DCジャックからの入力だとリポバッテリーから駆動するといったことも可能となります。

DCジャックの形状は一般的に国内でよく使用されている?外形5.5mm×内径2.1mmタイプではなく、内径が2.5mmタイプのものが使われています。
内径が2.1mmのジャックだと差し込めないので注意して下さい!

高機能な電源モジュールですが非常にコンパクトに作られています。
MiniWareさんの製品をいくつか使って感じるのは、通常比較的サイズが大きくなるこのような機器を最低限の機能縮小に抑えながらハンディータイプとして使える製品に仕上げるのが得意、というかそれに特化した製品を出されているようですね!

MiniWare MDP-P906 製品仕様

入力QC3.0/PD2.0 20V 5A(最大)
DC 4.2V~30V 14A(最大)
出力DC0~30V 0~10A 300W(最大)
変換効率95%
出力分解能10mV / 2mA
出力精度0.03%+5mV / 0.05%+2mA
調整率負荷調整率 <±0.01%
電力調整率 <±0.01%
リップルノイズ<250uVrms , 3mVpp; < 2mArms
過渡応答<4uS
入力保護過電圧・低電圧・逆接続
出力保護過電流・逆流・過熱
その他自動シャットダウンとマイクロパワーモード
USBファームウェアアップデート
製品サイズ112mm×66mm×20mm(ゴム足含まず)
重量181g
参考 MDP-P906 Mini Digital Power SupplyMiniWare

基本操作方法

電源モジュールとしての使用方法は一般的な直流安定化電源と同じなので詳しくは割愛しますが、スイッチ操作など基本的な操作方法を簡単に見ておきます。

MiniWareさんの製品はどれもコンパクトに抑えるためか操作系のスイッチは上手く考えられ最小限の構成で作られています。

ボタン短押し長押し
SET電圧・電流値の設定押しながらエンコーダーを回して粗調整
MENU各種設定の確認各種設定の変更
RUN/LOCK電源ON
出力のON/OFF
設定値のロック

電源のON/OFF

Type-C端子またはDCジャックに電源を接続し、[RUN/LOCK]スイッチを押すと電源が入ります。

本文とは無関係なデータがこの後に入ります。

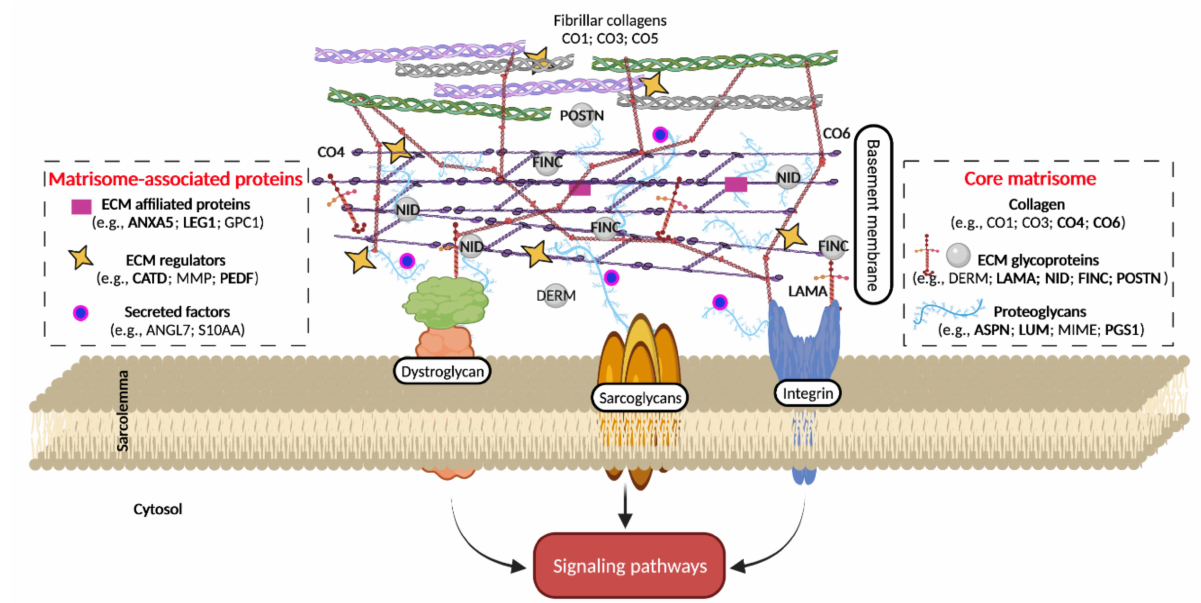
Figure 6. Schematic representation of matrix-sarcolemma axis of skeletal muscle fibre. Proteins differentially expressed between old and adult SM are reported in bold. ANGL7, angiopoietin-related protein 7; ANX, annexin; ASPN, asporin; CO, collagen; CATD, cathepsin D; DERM, dermatopontin; FINC, fibronectin; GPC1, Glypican 1; LAMA, laminin; LEG1, galectin 1; LUM, lumican; MMP, matrix metalloproteinase; MIME, mimecan; NID, nidogen; PEDF, pigment epithelium- derived factor; PGS1, biglycan; POSTN, periostin; S10AA, protein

[SET][MENU]ボタンを同時に3秒間長押しで電源のOFF(シャットダウン)です。

MEMO
6分以上出力がONにならなければ自動的にシャットダウンします。
前回の電圧・電流値等の設定項目は保持されます!

電圧・電流値の設定

駆動時の基本表示画面です。

項目表示内容
A設定電圧(出力ON時は実電圧を表示)
B設定電流(出力ON時は実電流を表示)
C< I > 電流調整モード
< U > 電圧調整モード
DON: 出力ON
OFF: 出力OFF
CC: 定電流出力
CV: 定電圧出力
E※ディスプレイモジュール(MDP-M01)使用時のデバイスチャンネル
F出力電力
[SET]ボタンで電圧 or 電流モードを切り替え(項目C)、ロータリーエンコーダーを回して設定値を変えます。
電圧は10mV、電流は2mA刻みで調整が出来ます。

また[SET]ボタンを押しながらエンコーダーを回すと、電圧は0.3V刻み、電流は0.1A刻みと粗調整が出来ます。

出力のON/OFF

出力値の設定が出来たら、[RUN/LOCK]ボタンを押すと出力端子のLEDが点灯し出力が開始されます。

MEMO
出力中でも[SET]ボタンで電圧調整・電流調整モードを切り替えて同様にロータリーエンコーダーを回して設定値を変えることも出来ます。
MEMO
[RUN/LOCK]ボタンの長押しで設定値のロックが出来ます。

プリセットの値を使う

電圧・電流値の設定はプリセットを使うことも出来ます。
10通りのプリセットが事前に用意されています。
電源モジュールとしてよく使う設定値をすぐに呼び出して使うことが出来るのは便利な機能です!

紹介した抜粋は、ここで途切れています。